[Start of section]

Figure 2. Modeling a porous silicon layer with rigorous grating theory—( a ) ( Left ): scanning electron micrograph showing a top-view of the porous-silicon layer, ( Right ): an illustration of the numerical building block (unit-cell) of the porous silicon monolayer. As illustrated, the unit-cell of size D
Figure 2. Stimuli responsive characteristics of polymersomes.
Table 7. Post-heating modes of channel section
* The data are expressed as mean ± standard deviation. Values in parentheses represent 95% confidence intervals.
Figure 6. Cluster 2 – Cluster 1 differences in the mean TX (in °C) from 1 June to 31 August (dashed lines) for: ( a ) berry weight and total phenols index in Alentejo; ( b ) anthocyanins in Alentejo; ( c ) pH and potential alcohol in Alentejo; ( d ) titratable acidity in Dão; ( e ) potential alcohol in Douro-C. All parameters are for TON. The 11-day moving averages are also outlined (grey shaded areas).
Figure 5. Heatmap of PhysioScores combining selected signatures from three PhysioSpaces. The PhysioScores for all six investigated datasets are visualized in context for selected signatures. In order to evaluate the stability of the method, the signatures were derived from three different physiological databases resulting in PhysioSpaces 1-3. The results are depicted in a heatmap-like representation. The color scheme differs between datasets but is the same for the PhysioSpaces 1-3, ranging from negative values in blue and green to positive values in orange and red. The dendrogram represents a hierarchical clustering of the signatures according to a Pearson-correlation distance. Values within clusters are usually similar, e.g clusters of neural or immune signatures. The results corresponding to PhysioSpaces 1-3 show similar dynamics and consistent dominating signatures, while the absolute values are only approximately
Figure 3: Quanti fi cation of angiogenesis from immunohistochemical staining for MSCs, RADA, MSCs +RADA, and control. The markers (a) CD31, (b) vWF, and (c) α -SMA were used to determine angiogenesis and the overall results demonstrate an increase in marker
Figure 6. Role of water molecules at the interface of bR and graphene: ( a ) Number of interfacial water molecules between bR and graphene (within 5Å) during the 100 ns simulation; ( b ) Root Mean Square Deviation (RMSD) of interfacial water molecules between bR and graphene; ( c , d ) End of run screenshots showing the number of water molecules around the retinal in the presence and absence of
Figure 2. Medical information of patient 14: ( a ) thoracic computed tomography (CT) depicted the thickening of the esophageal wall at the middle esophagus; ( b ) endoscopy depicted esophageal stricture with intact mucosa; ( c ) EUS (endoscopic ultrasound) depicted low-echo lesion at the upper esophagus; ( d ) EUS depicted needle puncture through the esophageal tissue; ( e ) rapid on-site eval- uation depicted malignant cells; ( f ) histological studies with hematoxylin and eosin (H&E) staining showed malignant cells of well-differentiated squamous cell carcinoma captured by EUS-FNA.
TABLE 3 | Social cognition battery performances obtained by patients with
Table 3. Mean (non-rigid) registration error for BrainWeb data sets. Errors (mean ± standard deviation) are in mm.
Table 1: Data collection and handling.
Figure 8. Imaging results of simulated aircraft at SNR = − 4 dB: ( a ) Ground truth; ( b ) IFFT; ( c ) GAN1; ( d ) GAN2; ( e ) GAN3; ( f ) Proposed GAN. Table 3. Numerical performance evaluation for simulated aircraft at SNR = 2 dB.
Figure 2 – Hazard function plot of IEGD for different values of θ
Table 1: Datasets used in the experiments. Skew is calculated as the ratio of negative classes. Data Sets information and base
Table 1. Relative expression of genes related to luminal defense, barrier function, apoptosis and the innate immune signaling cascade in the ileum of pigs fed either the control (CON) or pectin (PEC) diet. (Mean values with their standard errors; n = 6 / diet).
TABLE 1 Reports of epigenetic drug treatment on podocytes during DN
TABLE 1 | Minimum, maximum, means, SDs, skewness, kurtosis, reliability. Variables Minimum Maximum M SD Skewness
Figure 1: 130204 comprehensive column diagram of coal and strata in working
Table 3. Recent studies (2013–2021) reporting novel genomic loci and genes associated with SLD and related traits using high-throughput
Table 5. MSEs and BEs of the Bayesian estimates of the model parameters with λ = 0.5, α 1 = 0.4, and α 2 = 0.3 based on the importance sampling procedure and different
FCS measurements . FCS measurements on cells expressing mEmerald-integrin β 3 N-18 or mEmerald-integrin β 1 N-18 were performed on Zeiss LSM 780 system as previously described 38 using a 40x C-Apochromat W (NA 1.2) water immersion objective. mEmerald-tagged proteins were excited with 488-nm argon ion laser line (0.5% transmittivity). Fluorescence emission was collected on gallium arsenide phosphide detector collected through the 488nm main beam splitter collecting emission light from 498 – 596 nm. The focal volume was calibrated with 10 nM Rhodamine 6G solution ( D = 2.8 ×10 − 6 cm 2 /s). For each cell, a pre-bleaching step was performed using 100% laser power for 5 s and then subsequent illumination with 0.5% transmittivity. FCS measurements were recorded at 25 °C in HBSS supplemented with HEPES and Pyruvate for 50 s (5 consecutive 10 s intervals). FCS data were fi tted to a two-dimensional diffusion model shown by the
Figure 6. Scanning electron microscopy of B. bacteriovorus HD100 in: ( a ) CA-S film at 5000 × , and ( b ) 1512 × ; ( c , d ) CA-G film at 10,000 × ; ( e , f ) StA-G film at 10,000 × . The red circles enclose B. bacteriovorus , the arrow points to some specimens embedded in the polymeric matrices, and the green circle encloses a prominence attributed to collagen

[End of section]

Work item = All of the entries above need to be set down again exactly.

Your solution =
Figure 2. Modeling a porous silicon layer with rigorous grating theory—( a ) ( Left ): scanning electron micrograph showing a top-view of the porous-silicon layer, ( Right ): an illustration of the numerical building block (unit-cell) of the porous silicon monolayer. As illustrated, the unit-cell of size D
Figure 2. Stimuli responsive characteristics of polymersomes.
Table 7. Post-heating modes of channel section
* The data are expressed as mean ± standard deviation. Values in parentheses represent 95% confidence intervals.
Figure 6. Cluster 2 – Cluster 1 differences in the mean TX (in °C) from 1 June to 31 August (dashed lines) for: ( a ) berry weight and total phenols index in Alentejo; ( b ) anthocyanins in Alentejo; ( c ) pH and potential alcohol in Alentejo; ( d ) titratable acidity in Dão; ( e ) potential alcohol in Douro-C. All parameters are for TON. The 11-day moving averages are also outlined (grey shaded areas).
Figure 5. Heatmap of PhysioScores combining selected signatures from three PhysioSpaces. The PhysioScores for all six investigated datasets are visualized in context for selected signatures. In order to evaluate the stability of the method, the signatures were derived from three different physiological databases resulting in PhysioSpaces 1-3. The results are depicted in a heatmap-like representation. The color scheme differs between datasets but is the same for the PhysioSpaces 1-3, ranging from negative values in blue and green to positive values in orange and red. The dendrogram represents a hierarchical clustering of the signatures according to a Pearson-correlation distance. Values within clusters are usually similar, e.g clusters of neural or immune signatures. The results corresponding to PhysioSpaces 1-3 show similar dynamics and consistent dominating signatures, while the absolute values are only approximately
Figure 3: Quanti fi cation of angiogenesis from immunohistochemical staining for MSCs, RADA, MSCs +RADA, and control. The markers (a) CD31, (b) vWF, and (c) α -SMA were used to determine angiogenesis and the overall results demonstrate an increase in marker
Figure 6. Role of water molecules at the interface of bR and graphene: ( a ) Number of interfacial water molecules between bR and graphene (within 5Å) during the 100 ns simulation; ( b ) Root Mean Square Deviation (RMSD) of interfacial water molecules between bR and graphene; ( c , d ) End of run screenshots showing the number of water molecules around the retinal in the presence and absence of
Figure 2. Medical information of patient 14: ( a ) thoracic computed tomography (CT) depicted the thickening of the esophageal wall at the middle esophagus; ( b ) endoscopy depicted esophageal stricture with intact mucosa; ( c ) EUS (endoscopic ultrasound) depicted low-echo lesion at the upper esophagus; ( d ) EUS depicted needle puncture through the esophageal tissue; ( e ) rapid on-site eval- uation depicted malignant cells; ( f ) histological studies with hematoxylin and eosin (H&E) staining showed malignant cells of well-differentiated squamous cell carcinoma captured by EUS-FNA.
TABLE 3 | Social cognition battery performances obtained by patients with
Table 3. Mean (non-rigid) registration error for BrainWeb data sets. Errors (mean ± standard deviation) are in mm.
Table 1: Data collection and handling.
Figure 8. Imaging results of simulated aircraft at SNR = − 4 dB: ( a ) Ground truth; ( b ) IFFT; ( c ) GAN1; ( d ) GAN2; ( e ) GAN3; ( f ) Proposed GAN. Table 3. Numerical performance evaluation for simulated aircraft at SNR = 2 dB.
Figure 2 – Hazard function plot of IEGD for different values of θ
Table 1: Datasets used in the experiments. Skew is calculated as the ratio of negative classes. Data Sets information and base
Table 1. Relative expression of genes related to luminal defense, barrier function, apoptosis and the innate immune signaling cascade in the ileum of pigs fed either the control (CON) or pectin (PEC) diet. (Mean values with their standard errors; n = 6 / diet).
TABLE 1 Reports of epigenetic drug treatment on podocytes during DN
TABLE 1 | Minimum, maximum, means, SDs, skewness, kurtosis, reliability. Variables Minimum Maximum M SD Skewness
Figure 1: 130204 comprehensive column diagram of coal and strata in working
Table 3. Recent studies (2013–2021) reporting novel genomic loci and genes associated with SLD and related traits using high-throughput
Table 5. MSEs and BEs of the Bayesian estimates of the model parameters with λ = 0.5, α 1 = 0.4, and α 2 = 0.3 based on the importance sampling procedure and different
FCS measurements . FCS measurements on cells expressing mEmerald-integrin β 3 N-18 or mEmerald-integrin β 1 N-18 were performed on Zeiss LSM 780 system as previously described 38 using a 40x C-Apochromat W (NA 1.2) water immersion objective. mEmerald-tagged proteins were excited with 488-nm argon ion laser line (0.5% transmittivity). Fluorescence emission was collected on gallium arsenide phosphide detector collected through the 488nm main beam splitter collecting emission light from 498 – 596 nm. The focal volume was calibrated with 10 nM Rhodamine 6G solution ( D = 2.8 ×10 − 6 cm 2 /s). For each cell, a pre-bleaching step was performed using 100% laser power for 5 s and then subsequent illumination with 0.5% transmittivity. FCS measurements were recorded at 25 °C in HBSS supplemented with HEPES and Pyruvate for 50 s (5 consecutive 10 s intervals). FCS data were fi tted to a two-dimensional diffusion model shown by the
Figure 6. Scanning electron microscopy of B. bacteriovorus HD100 in: ( a ) CA-S film at 5000 × , and ( b ) 1512 × ; ( c , d ) CA-G film at 10,000 × ; ( e , f ) StA-G film at 10,000 × . The red circles enclose B. bacteriovorus , the arrow points to some specimens embedded in the polymeric matrices, and the green circle encloses a prominence attributed to collagen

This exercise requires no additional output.